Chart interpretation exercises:
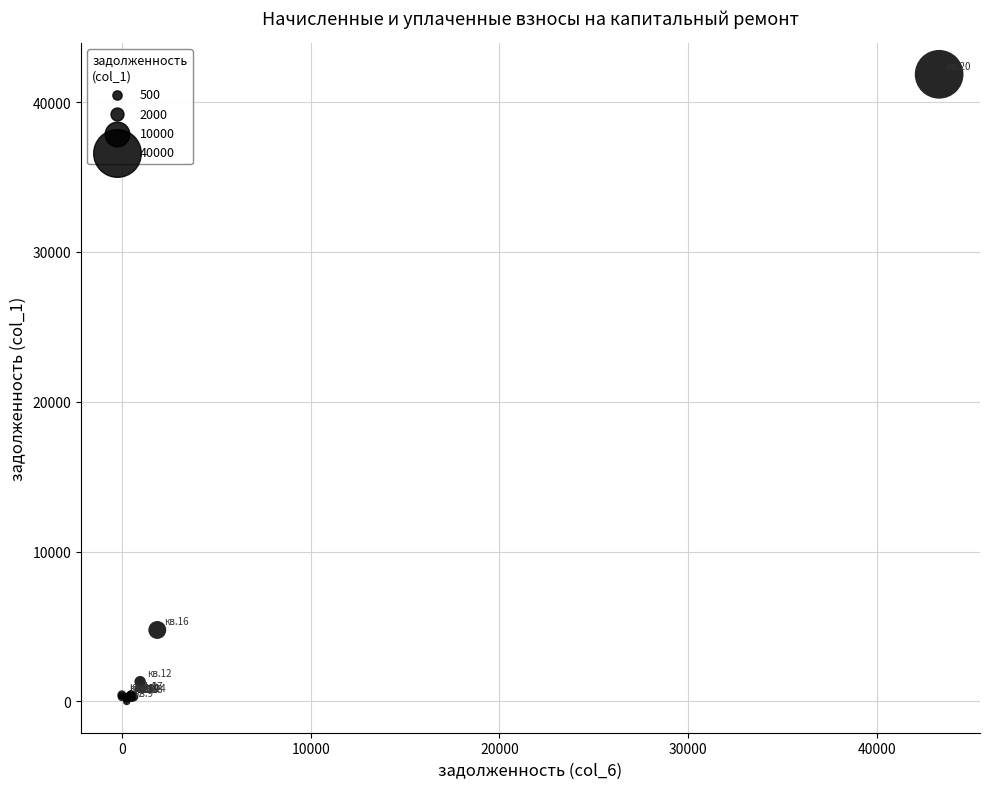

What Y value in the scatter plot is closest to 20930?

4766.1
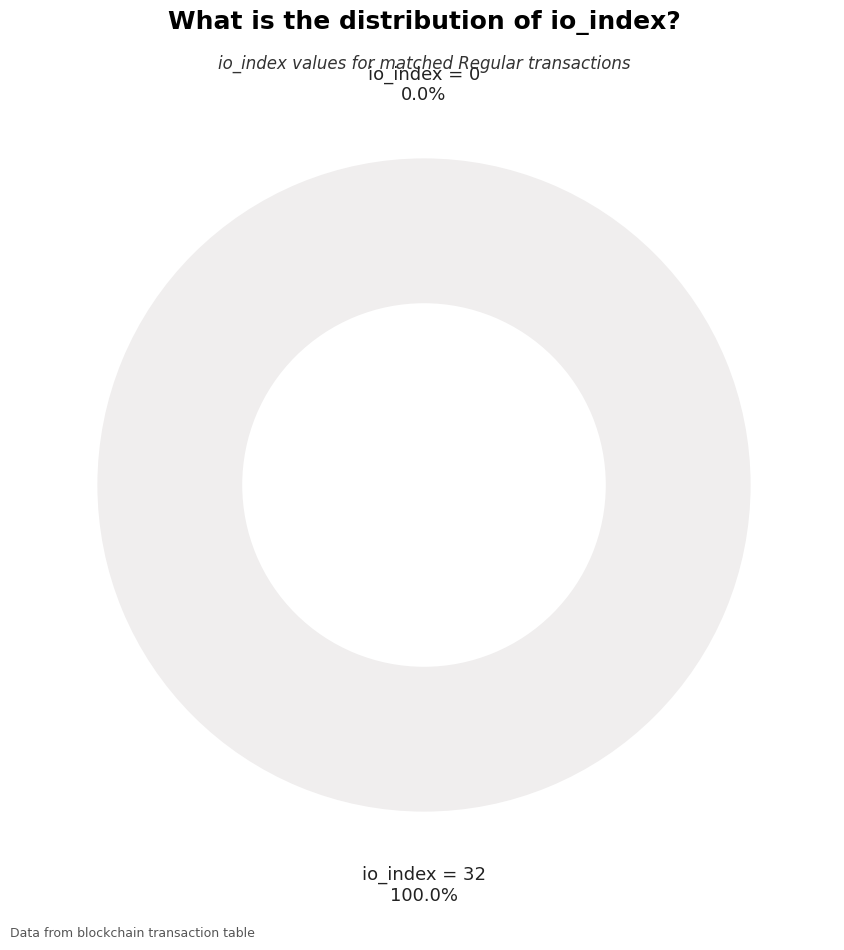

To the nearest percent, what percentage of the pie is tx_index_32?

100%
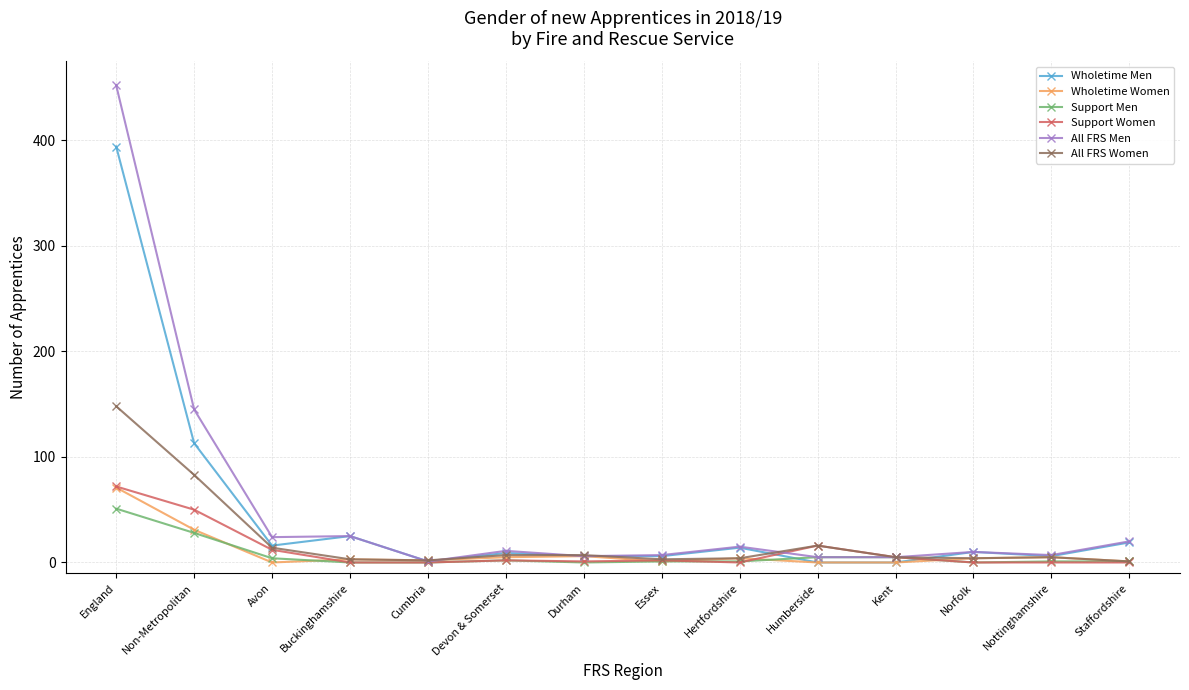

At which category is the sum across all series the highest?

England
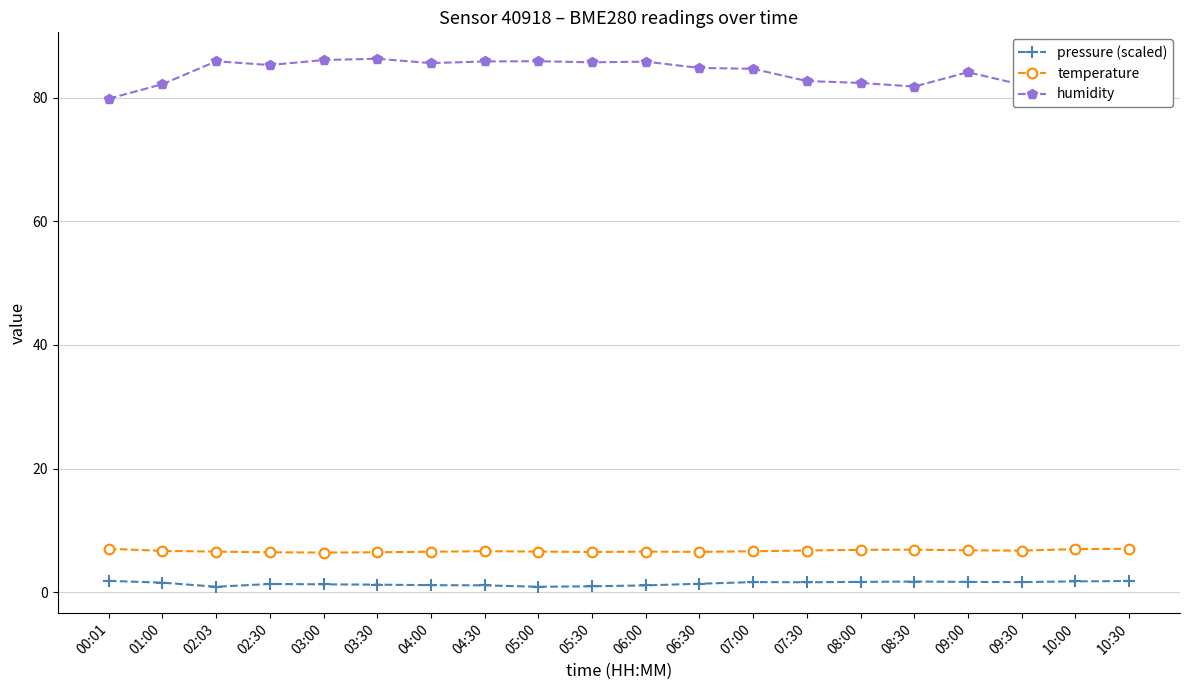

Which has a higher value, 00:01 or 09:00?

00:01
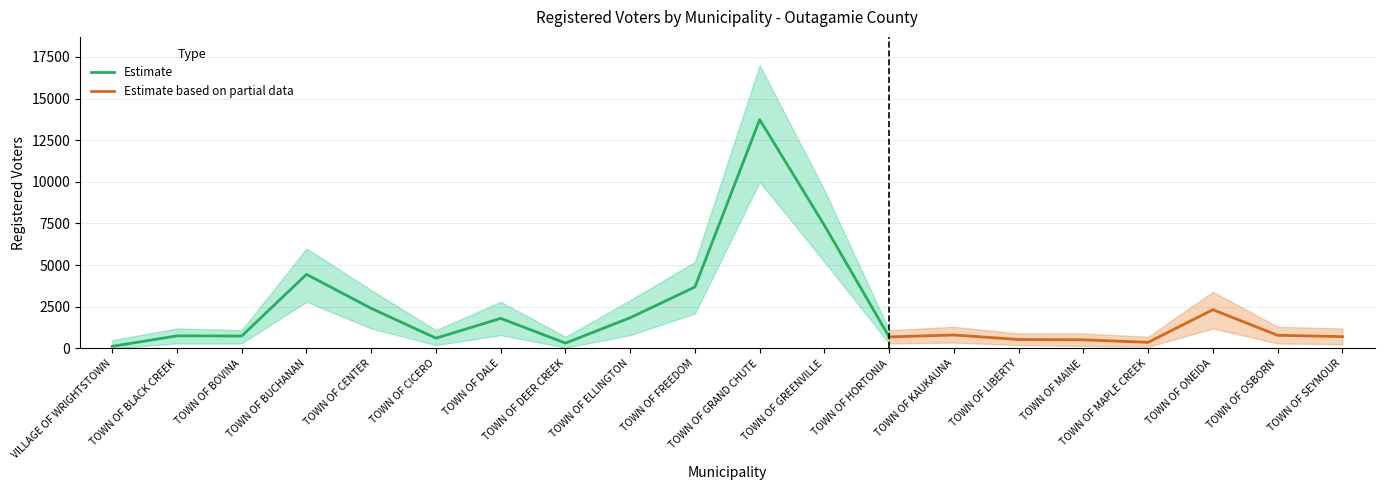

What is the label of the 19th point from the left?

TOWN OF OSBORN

WHAT IS BEING ASKED: Copy out every line of text from all the entries above, character for character, leaving out the pictures.

YOUR SOLUTION:
What Y value in the scatter plot is closest to 20930?

4766.1

To the nearest percent, what percentage of the pie is tx_index_32?

100%

At which category is the sum across all series the highest?

England

Which has a higher value, 00:01 or 09:00?

00:01

What is the label of the 19th point from the left?

TOWN OF OSBORN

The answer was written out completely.